Эльжбета Донотек подняла на него глаза незабудок.
– Из тертого лука, – ответила она тихо. – И из растолоченых березовых почек…
– Ты что-то понимаешь в лечении? И в зелье?
– Что там понимать… То, что любая баба в селе знает. Да и не помогли ничем те компрессы…
– Неправда, помогли, – возразил он. – Причем много. Теперь снова ему поможешь. После снятия повязки на рану надо будет прикладывать клейстер из семян льна. Хотя сейчас весна, но на болотцах уже должна быть ряска. Делай компрессы из выдавленного сока. Попеременно: раз клейстер, раз ряска.
– Хорошо, паныч Рейневан.
– Ты знаешь меня?
– Слышала, как о вас говорили. Бабы говорили.
– Обо мне?
– Два года тому… – Эльжбета Донотек отвела глаза, но только на минуту. – Во время рейда на Силезию. В городе Злоторыя. В приходской церкви.
– Ну?
– Вы с друзьями не позволили обидеть Богородицу.
– Ах, об этом… – удивился он. – Неужели это происшествие приобрело такую известность?
Она долго смотрела на него. Молчала.
– Это происшествие, – ответила она наконец, медленно выговаривая слова, – произошло.
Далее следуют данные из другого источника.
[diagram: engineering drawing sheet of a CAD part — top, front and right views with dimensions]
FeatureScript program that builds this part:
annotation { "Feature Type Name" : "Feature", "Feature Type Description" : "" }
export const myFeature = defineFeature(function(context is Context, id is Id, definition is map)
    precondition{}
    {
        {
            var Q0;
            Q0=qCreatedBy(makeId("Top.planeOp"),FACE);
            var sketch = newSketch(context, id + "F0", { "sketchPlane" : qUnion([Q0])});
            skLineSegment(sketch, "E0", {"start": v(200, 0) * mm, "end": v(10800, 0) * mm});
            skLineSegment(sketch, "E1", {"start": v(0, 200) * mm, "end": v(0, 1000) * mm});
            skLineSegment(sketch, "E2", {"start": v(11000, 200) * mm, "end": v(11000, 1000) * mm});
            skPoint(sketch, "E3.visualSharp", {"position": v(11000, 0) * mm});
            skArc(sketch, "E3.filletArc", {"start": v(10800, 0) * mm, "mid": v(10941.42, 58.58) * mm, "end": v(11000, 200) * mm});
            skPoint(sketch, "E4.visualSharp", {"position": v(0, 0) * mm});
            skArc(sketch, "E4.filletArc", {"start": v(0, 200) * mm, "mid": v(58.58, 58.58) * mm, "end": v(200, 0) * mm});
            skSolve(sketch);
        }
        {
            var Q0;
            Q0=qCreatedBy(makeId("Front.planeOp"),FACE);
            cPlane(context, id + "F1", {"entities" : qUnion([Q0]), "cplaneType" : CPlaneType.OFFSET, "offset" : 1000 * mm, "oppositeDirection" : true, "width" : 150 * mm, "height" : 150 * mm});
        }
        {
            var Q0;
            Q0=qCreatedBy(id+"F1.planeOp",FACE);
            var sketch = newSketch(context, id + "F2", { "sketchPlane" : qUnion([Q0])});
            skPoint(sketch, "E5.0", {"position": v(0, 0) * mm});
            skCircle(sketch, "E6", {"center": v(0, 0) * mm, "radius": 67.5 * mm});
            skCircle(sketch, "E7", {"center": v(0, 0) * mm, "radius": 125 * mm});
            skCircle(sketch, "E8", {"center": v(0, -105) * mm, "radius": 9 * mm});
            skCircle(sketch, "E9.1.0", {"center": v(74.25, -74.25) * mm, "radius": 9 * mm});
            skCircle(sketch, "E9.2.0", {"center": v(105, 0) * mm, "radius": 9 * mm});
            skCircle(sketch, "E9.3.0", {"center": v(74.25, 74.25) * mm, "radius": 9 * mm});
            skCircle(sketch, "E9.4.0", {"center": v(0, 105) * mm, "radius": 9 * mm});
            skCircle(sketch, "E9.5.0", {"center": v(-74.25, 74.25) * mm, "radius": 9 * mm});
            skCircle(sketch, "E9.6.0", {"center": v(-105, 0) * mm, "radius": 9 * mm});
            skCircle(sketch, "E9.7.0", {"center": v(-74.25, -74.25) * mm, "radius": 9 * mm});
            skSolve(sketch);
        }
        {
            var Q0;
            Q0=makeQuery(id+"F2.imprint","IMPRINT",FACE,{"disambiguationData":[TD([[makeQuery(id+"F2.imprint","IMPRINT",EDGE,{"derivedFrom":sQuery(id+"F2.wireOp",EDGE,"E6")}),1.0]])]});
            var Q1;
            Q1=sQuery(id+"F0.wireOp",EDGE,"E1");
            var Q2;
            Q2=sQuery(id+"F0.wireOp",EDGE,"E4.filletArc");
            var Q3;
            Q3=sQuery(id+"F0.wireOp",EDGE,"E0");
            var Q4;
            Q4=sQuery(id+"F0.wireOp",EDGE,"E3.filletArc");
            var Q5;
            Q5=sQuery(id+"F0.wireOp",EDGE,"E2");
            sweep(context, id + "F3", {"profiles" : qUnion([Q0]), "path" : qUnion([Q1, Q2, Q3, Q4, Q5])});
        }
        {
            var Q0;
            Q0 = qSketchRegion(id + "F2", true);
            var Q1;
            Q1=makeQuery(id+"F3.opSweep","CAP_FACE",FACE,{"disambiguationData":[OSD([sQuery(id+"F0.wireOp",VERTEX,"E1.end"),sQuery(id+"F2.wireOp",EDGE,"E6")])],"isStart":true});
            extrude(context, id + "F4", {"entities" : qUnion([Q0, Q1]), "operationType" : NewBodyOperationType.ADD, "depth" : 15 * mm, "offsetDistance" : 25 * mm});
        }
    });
И только это важно.
«Донотек, Эльжбета Донотек», – мысленно повторял он, едучи рысью на север, опять в направлении Гауношовиц.
«что-то болтали о ней, – припоминал он. – какие-то сплетни были».
О женщине, пользующейся большим уважением среди сопровождавших Сироток женщин, о прирожденной предводительнице, с мнением которой считались даже некоторые гуситские гейтманы. Была также, связывал он сплетни, во всем этом какая-то тайна, была любовь и смерть, большая любовь к кому-то погибшему. К кому-то, кого никто уже не заменит, кто оставил по себе только вечную пустоту, вечную скорбь и вечную незавершенность.
«История, как со страниц Кретьена де Труа, – думал он, – как из-под пера Вольфрама фон Эшенбаха». Совсем не соответствующая сермяжному виду ее героини. Совсем не соответствующая. И поэтому, наверное, правдивая.
Ветер от Снежника обдувал ему лицо, несколько сглаживая стыд, который он почувствовал, когда она говорила о происшествии в злоторыйском храме, о деревянной Мадонне. Скульптуре, на защиту которой он, действительно, стал, но не по собственной инициативе, а лишь следуя примеру Самсона Медка. И не ему предназначен был почет за этот случай. И признание в глазах такой личности как Эльжбета Донотек.